----- Available data

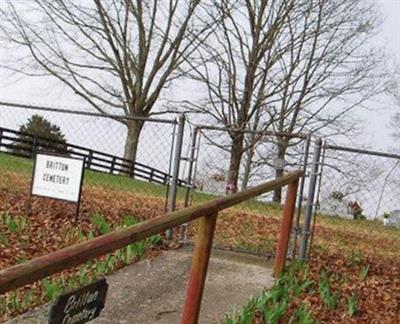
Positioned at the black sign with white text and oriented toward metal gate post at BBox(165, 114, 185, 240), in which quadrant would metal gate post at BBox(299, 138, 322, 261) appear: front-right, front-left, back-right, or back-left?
front-right

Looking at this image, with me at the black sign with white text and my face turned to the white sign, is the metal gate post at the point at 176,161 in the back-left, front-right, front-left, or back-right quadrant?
front-right

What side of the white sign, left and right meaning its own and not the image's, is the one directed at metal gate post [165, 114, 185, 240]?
left

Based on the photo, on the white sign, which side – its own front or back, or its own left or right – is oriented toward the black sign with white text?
front

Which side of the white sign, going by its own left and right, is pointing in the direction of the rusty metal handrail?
front

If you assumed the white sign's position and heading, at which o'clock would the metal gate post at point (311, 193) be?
The metal gate post is roughly at 10 o'clock from the white sign.

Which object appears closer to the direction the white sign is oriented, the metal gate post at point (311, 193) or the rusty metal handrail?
the rusty metal handrail

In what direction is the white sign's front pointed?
toward the camera
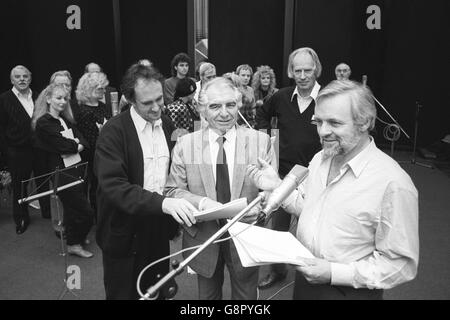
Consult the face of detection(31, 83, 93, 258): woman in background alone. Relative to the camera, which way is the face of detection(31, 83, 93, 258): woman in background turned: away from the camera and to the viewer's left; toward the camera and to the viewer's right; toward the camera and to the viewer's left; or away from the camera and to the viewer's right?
toward the camera and to the viewer's right

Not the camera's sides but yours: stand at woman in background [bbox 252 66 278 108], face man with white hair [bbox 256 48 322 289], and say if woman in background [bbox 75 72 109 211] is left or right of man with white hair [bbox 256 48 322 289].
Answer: right

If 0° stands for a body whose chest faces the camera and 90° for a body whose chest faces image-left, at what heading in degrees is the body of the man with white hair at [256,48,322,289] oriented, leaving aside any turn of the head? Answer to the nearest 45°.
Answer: approximately 0°

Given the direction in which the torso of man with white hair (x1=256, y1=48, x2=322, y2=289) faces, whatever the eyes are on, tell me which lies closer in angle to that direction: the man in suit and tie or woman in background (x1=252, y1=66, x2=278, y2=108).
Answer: the man in suit and tie

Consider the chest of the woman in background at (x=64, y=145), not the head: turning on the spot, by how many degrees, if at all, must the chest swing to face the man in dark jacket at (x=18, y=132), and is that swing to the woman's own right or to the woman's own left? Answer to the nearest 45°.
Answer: approximately 180°

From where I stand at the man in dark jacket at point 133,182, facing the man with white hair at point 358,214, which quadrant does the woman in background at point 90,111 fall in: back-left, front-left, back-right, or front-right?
back-left

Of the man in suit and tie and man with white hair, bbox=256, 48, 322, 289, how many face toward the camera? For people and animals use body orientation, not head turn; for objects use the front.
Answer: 2

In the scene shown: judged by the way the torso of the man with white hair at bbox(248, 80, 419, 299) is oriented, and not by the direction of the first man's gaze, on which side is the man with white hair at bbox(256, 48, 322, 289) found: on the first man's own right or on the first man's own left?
on the first man's own right

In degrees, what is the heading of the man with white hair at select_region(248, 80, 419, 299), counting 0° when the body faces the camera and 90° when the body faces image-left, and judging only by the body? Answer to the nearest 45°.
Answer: approximately 45°

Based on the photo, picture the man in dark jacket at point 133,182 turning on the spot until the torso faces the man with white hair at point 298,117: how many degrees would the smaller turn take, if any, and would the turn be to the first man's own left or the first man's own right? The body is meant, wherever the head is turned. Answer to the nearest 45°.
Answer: approximately 90° to the first man's own left

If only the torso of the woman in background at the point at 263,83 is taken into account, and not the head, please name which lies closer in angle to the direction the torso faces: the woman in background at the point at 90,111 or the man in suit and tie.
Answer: the man in suit and tie
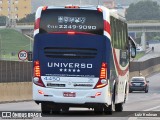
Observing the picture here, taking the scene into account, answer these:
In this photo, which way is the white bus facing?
away from the camera

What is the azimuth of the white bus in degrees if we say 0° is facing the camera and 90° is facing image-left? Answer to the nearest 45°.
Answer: approximately 180°
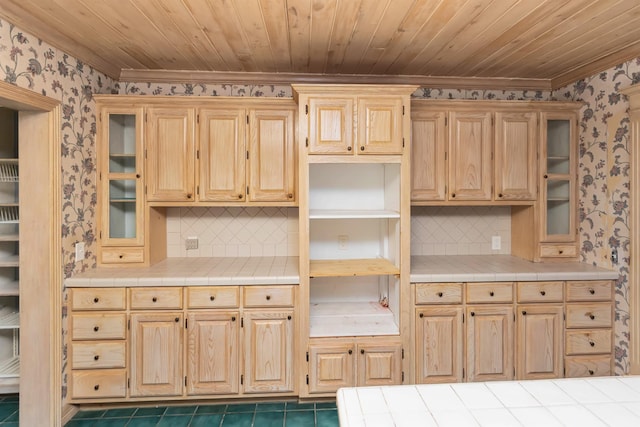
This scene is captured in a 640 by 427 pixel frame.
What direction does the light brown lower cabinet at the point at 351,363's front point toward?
toward the camera

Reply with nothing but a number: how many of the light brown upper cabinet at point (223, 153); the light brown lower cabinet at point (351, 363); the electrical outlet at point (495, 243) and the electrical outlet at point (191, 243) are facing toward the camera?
4

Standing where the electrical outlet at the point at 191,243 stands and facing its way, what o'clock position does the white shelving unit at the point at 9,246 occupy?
The white shelving unit is roughly at 3 o'clock from the electrical outlet.

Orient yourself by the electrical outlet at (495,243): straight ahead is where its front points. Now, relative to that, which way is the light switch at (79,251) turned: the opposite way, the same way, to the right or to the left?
to the left

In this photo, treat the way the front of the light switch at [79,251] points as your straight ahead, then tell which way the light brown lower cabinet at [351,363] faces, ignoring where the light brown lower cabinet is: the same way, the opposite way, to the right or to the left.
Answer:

----------

Task brief: Output the lines of the records above, from the line containing "This scene is" through the end of the records, as a Markdown table with columns Row and Text. Number each line in Row, put its text in Text, and leave out blank lines.

Written reply:
| Row | Text |
|---|---|
| 1 | This scene is captured in a 640 by 427 pixel frame. |
| 2 | What direction does the light brown lower cabinet at the point at 351,363's front point toward? |
| 3 | toward the camera |
| 4 | Reply with nothing but a number: how many of the light brown upper cabinet at point (223, 153); the light brown lower cabinet at point (351, 363); the electrical outlet at point (495, 243) and the electrical outlet at point (191, 243) are facing toward the camera? |
| 5 | 4 |
| 6 | Standing where the electrical outlet at the point at 191,243 stands and facing its way, what o'clock position does the white shelving unit at the point at 9,246 occupy? |
| 7 | The white shelving unit is roughly at 3 o'clock from the electrical outlet. |
| 8 | Orient yourself by the electrical outlet at (495,243): straight ahead is where its front points. Now, relative to that, which way is the light switch at (79,251) turned: the opposite way, the same way, to the right or to the left? |
| 9 | to the left |
| 10 | In this photo, treat the way the front of the light switch at [79,251] points as your straight ahead, then tell which way the light brown lower cabinet at [351,363] faces, ignoring where the light brown lower cabinet is: the same way, the opposite way, to the right or to the left. |
| 11 | Answer: |